Timechain and Proof-of-Work

The network timestamps transactions by hashing them into an ongoing chain of hash-based proof-of-work, forming a record that cannot be changed without redoing the proof-of-work.

- Satoshi Nakamoto, Bitcoin Whitepaper

The word Time chain can be used to refer to the nature of the Bitcoin block chain as a chain of time stamped events in history. As transactions are received into the network, nodes capture and collate them into logs. These logs, or ‘blocks’, are made up of a timestamp applied to a sequential list of transactions and represent a consensus agreement of the proof of both existence and validity of all the transactions they contain.

Proof of Work is the term used when explaining the rules that decide who gets to update transactions on the Bitcoin blockchain. Put simply, in order to gain the right to update the next block of transactions, you need to provide proof that you have solved a computational challenge that is hard yet can be easily verified by the network. By doing this you provide proof that you have done the work to solve it.

Think of this like starting a jigsaw puzzle, it's hard to solve and you will make many attempts to fit the pieces but once you complete the puzzle it is very easy for it to be validated.

As new transactions are received, nodes add them into a block template which contains all the transactions they have accepted which have not been put into a valid block, and perform hash based work on a difficulty puzzle that must be solved to form a valid block. The solution represents proof that the node proposing the block has performed the work necessary for that block to be valid.

Hashing means taking an input of data of any length and transforming it in such a way that it produces a repeatable but essentially random output of a fixed length. In Bitcoin, the transactions are run through a hashing algorithm called SHA-256 which gives an output of a fixed length of 256-bits.

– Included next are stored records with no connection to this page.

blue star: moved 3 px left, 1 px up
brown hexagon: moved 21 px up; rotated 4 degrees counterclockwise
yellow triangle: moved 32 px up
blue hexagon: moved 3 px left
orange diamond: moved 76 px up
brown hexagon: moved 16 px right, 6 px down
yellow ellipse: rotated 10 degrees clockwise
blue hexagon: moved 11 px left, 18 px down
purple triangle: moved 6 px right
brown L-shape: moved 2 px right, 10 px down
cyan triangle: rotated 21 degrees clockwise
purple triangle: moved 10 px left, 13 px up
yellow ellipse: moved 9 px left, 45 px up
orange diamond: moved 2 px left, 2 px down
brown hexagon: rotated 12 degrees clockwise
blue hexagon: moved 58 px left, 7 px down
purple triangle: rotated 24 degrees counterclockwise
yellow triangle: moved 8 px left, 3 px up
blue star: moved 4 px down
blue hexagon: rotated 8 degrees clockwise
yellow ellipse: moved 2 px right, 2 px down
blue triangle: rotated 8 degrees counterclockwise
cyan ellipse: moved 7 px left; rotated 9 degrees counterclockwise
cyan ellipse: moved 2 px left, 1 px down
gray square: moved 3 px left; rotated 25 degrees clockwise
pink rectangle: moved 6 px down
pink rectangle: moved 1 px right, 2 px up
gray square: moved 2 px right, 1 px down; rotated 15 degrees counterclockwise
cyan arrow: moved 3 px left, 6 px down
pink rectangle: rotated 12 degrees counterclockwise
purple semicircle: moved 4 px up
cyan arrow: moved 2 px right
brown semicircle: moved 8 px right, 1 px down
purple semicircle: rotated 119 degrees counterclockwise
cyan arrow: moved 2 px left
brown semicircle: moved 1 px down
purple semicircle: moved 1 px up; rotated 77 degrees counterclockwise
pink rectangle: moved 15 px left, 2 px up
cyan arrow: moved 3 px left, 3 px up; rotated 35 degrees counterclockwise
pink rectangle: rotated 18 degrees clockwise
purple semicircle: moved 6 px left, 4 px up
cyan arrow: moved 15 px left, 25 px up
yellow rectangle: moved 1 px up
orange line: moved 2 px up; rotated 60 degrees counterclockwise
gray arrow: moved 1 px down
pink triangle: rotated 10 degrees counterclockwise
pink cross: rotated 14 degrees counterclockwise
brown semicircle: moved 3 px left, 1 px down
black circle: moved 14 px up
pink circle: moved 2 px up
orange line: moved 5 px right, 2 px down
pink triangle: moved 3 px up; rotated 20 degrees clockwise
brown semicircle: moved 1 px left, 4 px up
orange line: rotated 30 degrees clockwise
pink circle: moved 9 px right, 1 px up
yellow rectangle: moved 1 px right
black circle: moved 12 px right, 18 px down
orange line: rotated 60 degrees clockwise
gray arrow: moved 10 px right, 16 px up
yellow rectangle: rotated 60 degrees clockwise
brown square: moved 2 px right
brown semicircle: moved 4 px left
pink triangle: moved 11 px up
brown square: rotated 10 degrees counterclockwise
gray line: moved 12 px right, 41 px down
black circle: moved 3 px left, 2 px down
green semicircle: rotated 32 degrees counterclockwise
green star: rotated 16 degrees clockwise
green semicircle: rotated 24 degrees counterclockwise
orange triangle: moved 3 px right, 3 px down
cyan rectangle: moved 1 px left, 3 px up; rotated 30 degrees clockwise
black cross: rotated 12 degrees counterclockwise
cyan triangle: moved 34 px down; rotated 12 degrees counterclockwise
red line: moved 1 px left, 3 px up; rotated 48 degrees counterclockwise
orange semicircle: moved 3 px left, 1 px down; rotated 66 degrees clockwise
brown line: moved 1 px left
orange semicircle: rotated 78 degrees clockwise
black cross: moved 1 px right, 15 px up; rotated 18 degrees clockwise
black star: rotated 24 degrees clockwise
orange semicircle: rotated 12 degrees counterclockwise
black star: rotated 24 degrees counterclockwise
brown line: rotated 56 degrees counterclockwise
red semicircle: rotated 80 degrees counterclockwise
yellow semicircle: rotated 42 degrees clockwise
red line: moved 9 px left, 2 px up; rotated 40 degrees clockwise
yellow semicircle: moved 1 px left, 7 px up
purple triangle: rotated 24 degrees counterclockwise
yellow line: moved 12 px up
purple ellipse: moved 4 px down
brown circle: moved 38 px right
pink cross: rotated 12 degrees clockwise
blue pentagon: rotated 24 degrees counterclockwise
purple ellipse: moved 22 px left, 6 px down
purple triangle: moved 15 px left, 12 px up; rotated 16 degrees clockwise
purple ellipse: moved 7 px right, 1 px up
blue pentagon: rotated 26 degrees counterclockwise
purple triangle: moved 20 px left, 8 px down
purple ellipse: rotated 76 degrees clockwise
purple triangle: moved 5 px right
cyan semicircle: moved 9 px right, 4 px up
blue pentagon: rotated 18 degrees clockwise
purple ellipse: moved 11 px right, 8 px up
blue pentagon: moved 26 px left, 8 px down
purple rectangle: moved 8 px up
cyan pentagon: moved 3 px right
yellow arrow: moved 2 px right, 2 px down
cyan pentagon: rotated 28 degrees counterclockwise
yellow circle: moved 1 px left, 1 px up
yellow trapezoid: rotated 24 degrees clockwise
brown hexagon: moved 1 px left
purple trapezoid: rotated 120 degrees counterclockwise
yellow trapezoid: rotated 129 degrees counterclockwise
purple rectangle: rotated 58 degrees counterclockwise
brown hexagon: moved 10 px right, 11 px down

In this way, anything from a short message to a large file can be hashed and the hash distributed to several parties. At any time, those parties can verify the data block by hashing it and checking that it matches the hash output they received earlier. Only the original data can be used to generate that same hash.

In Bitcoin, the nodes compete by generating as many hashes as needed to find one with the right properties. In this case a fixed length string of 64 hexadecimal characters less than a particular amount, looking something like this:

000000000019d6689c085ae165831e934ff763ae46a2a6c172b3f1b60a8ce26f

Hashes with this many leading zeros are not easy to find and represent an expenditure of energy on CPU power. Nodes compete for the right to create the next timestamp, or block, in the chain which is granted by solving this hash puzzle.

When a Bitcoin block template is being hashed, the block header contains a time stamp, a reference to the block it builds upon, a hash that represents all of the transactions in the block, a difficulty setting and a field called ‘Nonce’ or ‘number used once’. This Nonce is changed rapidly to generate new messages for the hashes being created during the proof of work process.

As the network expands, the puzzle’s difficulty is adjusted to keep the average block time as close to 10 minutes as possible. If nodes add their CPU power to the pool performing proof of work, the puzzle becomes increasingly hard to solve. Over time this means that changing blocks which have had several subsequent blocks built on top of becomes almost impossible through the accumulation of proof of work on top of them.